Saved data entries
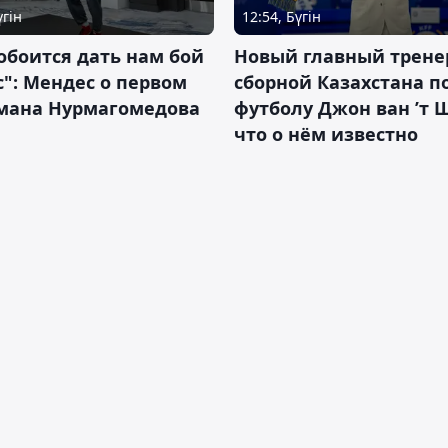
үгін
12:54, Бүгін
обоится дать нам бой
Новый главный трене
с": Мендес о первом
сборной Казахстана п
смана Нурмагомедова
футболу Джон ван ’т 
что о нём известно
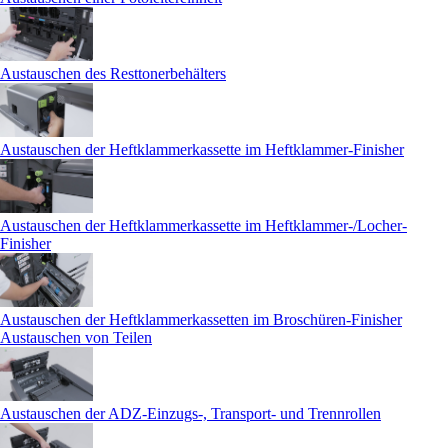
Austauschen des Resttonerbehälters
Austauschen der Heftklammerkassette im Heftklammer-Finisher
Austauschen der Heftklammerkassette im Heftklammer-/Locher-
Finisher
Austauschen der Heftklammerkassetten im Broschüren-Finisher
Austauschen von Teilen
Austauschen der ADZ-Einzugs-, Transport- und Trennrollen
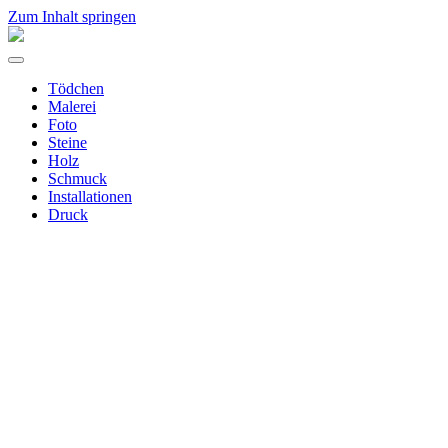
Zum Inhalt springen
Aline
Merchel
Menü
umschalten
Tödchen
Malerei
Foto
Steine
Holz
Schmuck
Installationen
Druck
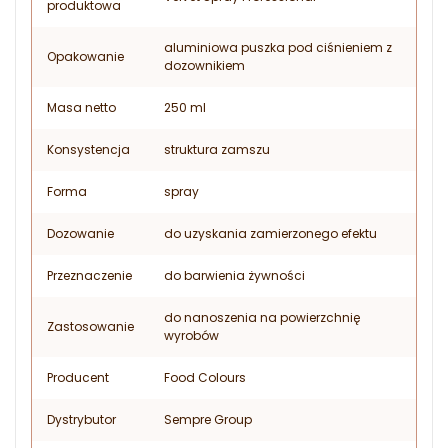
produktowa
aluminiowa puszka pod ciśnieniem z
Opakowanie
dozownikiem
Masa netto
250 ml
Konsystencja
struktura zamszu
Forma
spray
Dozowanie
do uzyskania zamierzonego efektu
Przeznaczenie
do barwienia żywności
do nanoszenia na powierzchnię
Zastosowanie
wyrobów
Producent
Food Colours
Dystrybutor
Sempre Group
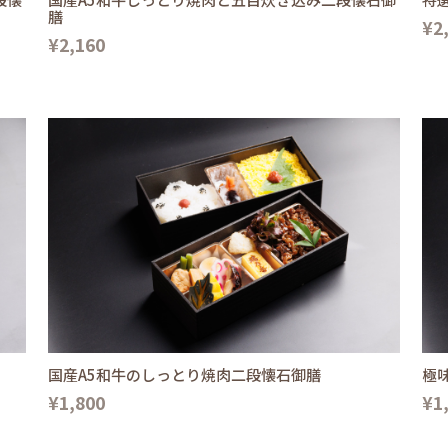
膳
¥2
¥2,160
国産A5和牛のしっとり焼肉二段懐石御膳
極
¥1,800
¥1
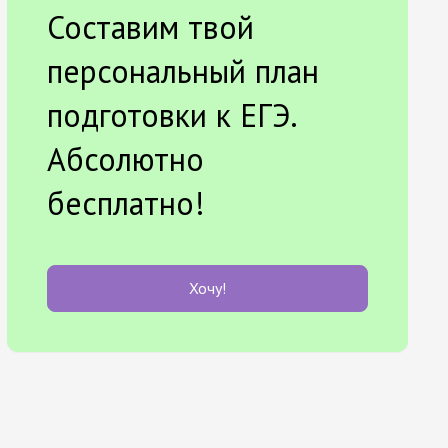
Составим твой
персональный план
подготовки к ЕГЭ.
Абсолютно
бесплатно!
Хочу!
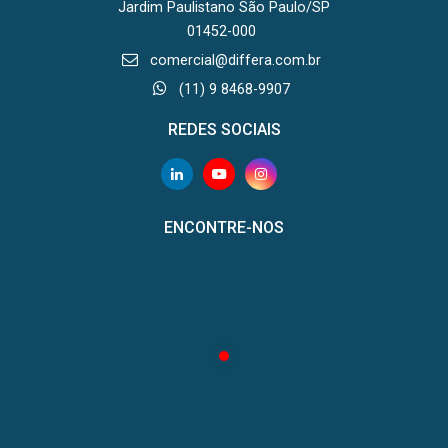
Jardim Paulistano São Paulo/SP
01452-000
comercial@differa.com.br
(11) 9 8468-9907
REDES SOCIAIS
ENCONTRE-NOS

#### EXERCISE INSTRUCTIONS:
Each line of the records is to be reproduced exactly, and each picture dropped.

#### OUTPUT:
үгін
12:54, Бүгін
обоится дать нам бой
Новый главный трене
с": Мендес о первом
сборной Казахстана п
смана Нурмагомедова
футболу Джон ван ’т 
что о нём известно
Austauschen des Resttonerbehälters
Austauschen der Heftklammerkassette im Heftklammer-Finisher
Austauschen der Heftklammerkassette im Heftklammer-/Locher-
Finisher
Austauschen der Heftklammerkassetten im Broschüren-Finisher
Austauschen von Teilen
Austauschen der ADZ-Einzugs-, Transport- und Trennrollen
Zum Inhalt springen
Aline
Merchel
Menü
umschalten
Tödchen
Malerei
Foto
Steine
Holz
Schmuck
Installationen
Druck
produktowa
aluminiowa puszka pod ciśnieniem z
Opakowanie
dozownikiem
Masa netto
250 ml
Konsystencja
struktura zamszu
Forma
spray
Dozowanie
do uzyskania zamierzonego efektu
Przeznaczenie
do barwienia żywności
do nanoszenia na powierzchnię
Zastosowanie
wyrobów
Producent
Food Colours
Dystrybutor
Sempre Group
膳
¥2
¥2,160
国産A5和牛のしっとり焼肉二段懐石御膳
極
¥1,800
¥1
Составим твой
персональный план
подготовки к ЕГЭ.
Абсолютно
бесплатно!
Хочу!
Jardim Paulistano São Paulo/SP
01452-000
comercial@differa.com.br
(11) 9 8468-9907
REDES SOCIAIS
ENCONTRE-NOS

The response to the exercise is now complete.